ROI analysis is also attractive. It is based on the premise that the health problem must be substantial at population level and compares different investment policies in terms of benefit within that population projected over time as a function of tax payment/income for the government. It can compare investment in prevention through vaccination with either doing nothing or increasing healthcare infrastructure to reach the same health benefit level. However, a limitation is that it considers health benefits only in terms of the effects on future tax revenues, and does not take into account intangible benefits such as the improvement in human welfare arising from reductions in the disease burden.

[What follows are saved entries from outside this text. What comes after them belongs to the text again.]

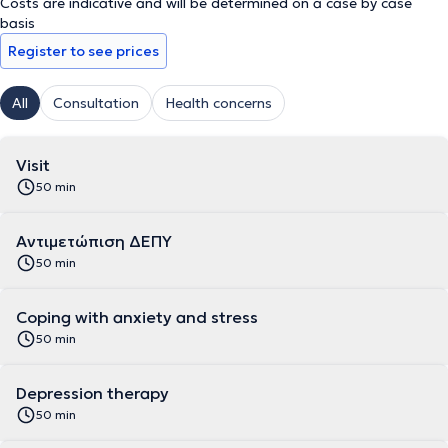
Costs are indicative and will be determined on a case by case
επιστημονικές ανακοινώσεις και εργασίες. Τέλος, η γιατρός είναι
basis
μέλος της Παιδοψυχιατρικής Εταιρείας Ελλάδος, της Ελληνικής
Register to see prices
Ψυχιατρικής Εταιρείας καθώς και του Ιατρικού Συλλόγου
Πειραιά. Διατηρεί ιδιωτικό ιατρείο και συνεργάζεται με Κέντρα
Ειδικών Θεραπειών.
All
Consultation
Health concerns
Visit
50 min
Αντιμετώπιση ΔΕΠΥ
50 min
Coping with anxiety and stress
50 min
Depression therapy
50 min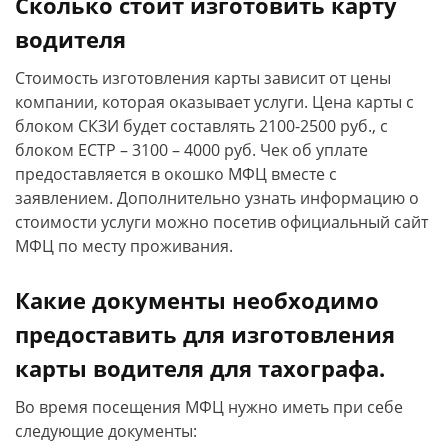
Сколько стоит изготовить карту
водителя
Стоимость изготовления карты зависит от цены
компании, которая оказывает услуги. Цена карты с
блоком СКЗИ будет составлять 2100-2500 руб., с
блоком ЕСТР – 3100 – 4000 руб. Чек об уплате
предоставляется в окошко МФЦ вместе с
заявлением. Дополнительно узнать информацию о
стоимости услуги можно посетив официальный сайт
МФЦ по месту проживания.
Какие документы необходимо
предоставить для изготовления
карты водителя для тахографа.
Во время посещения МФЦ нужно иметь при себе
следующие документы: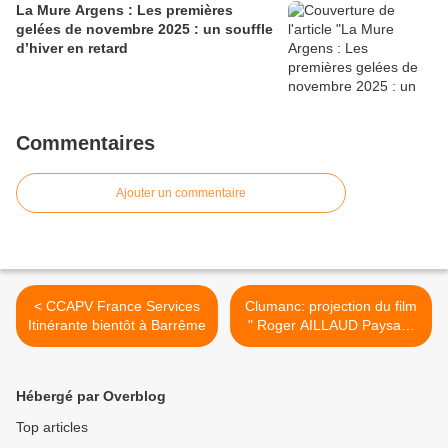
La Mure Argens : Les premières
gelées de novembre 2025 : un souffle
d’hiver en retard
Commentaires
Ajouter un commentaire
< CCAPV France Services
Clumanc: projection du film
Itinérante bientôt à Barrême
" Roger AILLAUD Paysan-
Cinéaste " >
Hébergé par Overblog
Top articles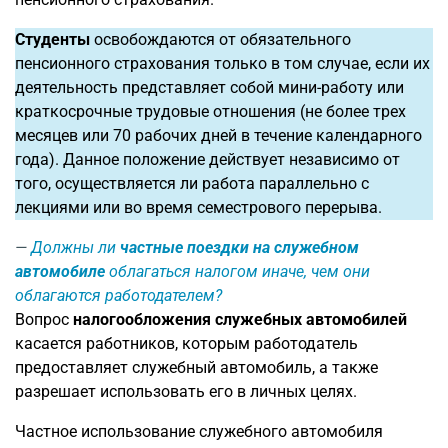
Студенты
освобождаются от обязательного
пенсионного страхования только в том случае, если их
деятельность представляет собой мини-работу или
краткосрочные трудовые отношения (не более трех
месяцев или 70 рабочих дней в течение календарного
года). Данное положение действует независимо от
того, осуществляется ли работа параллельно с
лекциями или во время семестрового перерыва.
Должны ли
частные поездки на служебном
автомобиле
облагаться налогом иначе, чем они
облагаются работодателем?
Вопрос
налогообложения служебных автомобилей
касается работников, которым работодатель
предоставляет служебный автомобиль, а также
разрешает использовать его в личных целях.
Частное использование служебного автомобиля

A further area of uncertainty is whether the average GDP per capita reflects the right threshold value [33]. First, the distribution of GDP per capita in low-income countries is often skewed, and much of the population may receive little benefit from any healthcare services offered because they do not have access to them. This issue is not reflected in the average per-capita GDP value, but is reflected in the remaining health problem (E NV). For example, Egypt has a relatively high GDP per capita, close to the value reported for Algeria, while the disease burden (E NV) is high and comparable with populations such as the Philippines (see Table 2). Second, GDP per capita does not necessarily relate to the investment a country is willing to make in healthcare, which may be affected by other competing priorities.

The present analysis has limitations. Not all the different costs and benefits related to rotavirus vaccination have been included in the analysis, as the focus was only on the parameters that drive the main results, hospitalization and mortality. However, a more detailed assessment is not likely to change the main discrepancy between the clusters of countries with high versus low income. Furthermore, the analysis has only investigated a single intervention and disease, rotavirus vaccination. The next step would be to explore whether other disease areas show similar patterns, which would indicate whether the findings are likely to be generalizable.

Conclusion

The paradoxical results of CEA in countries with low GDP per capita described in this paper suggest that conventional CEA may have limited applicability for defining an acceptable price range in such situations. This may be because current methods for cost-effectiveness analyses do not properly account for the opportunity costs of the new intervention in low-income countries. Alternative economic methods may be better suited to the economic assessment of healthcare interventions in low-income countries, and this should be explored in greater detail.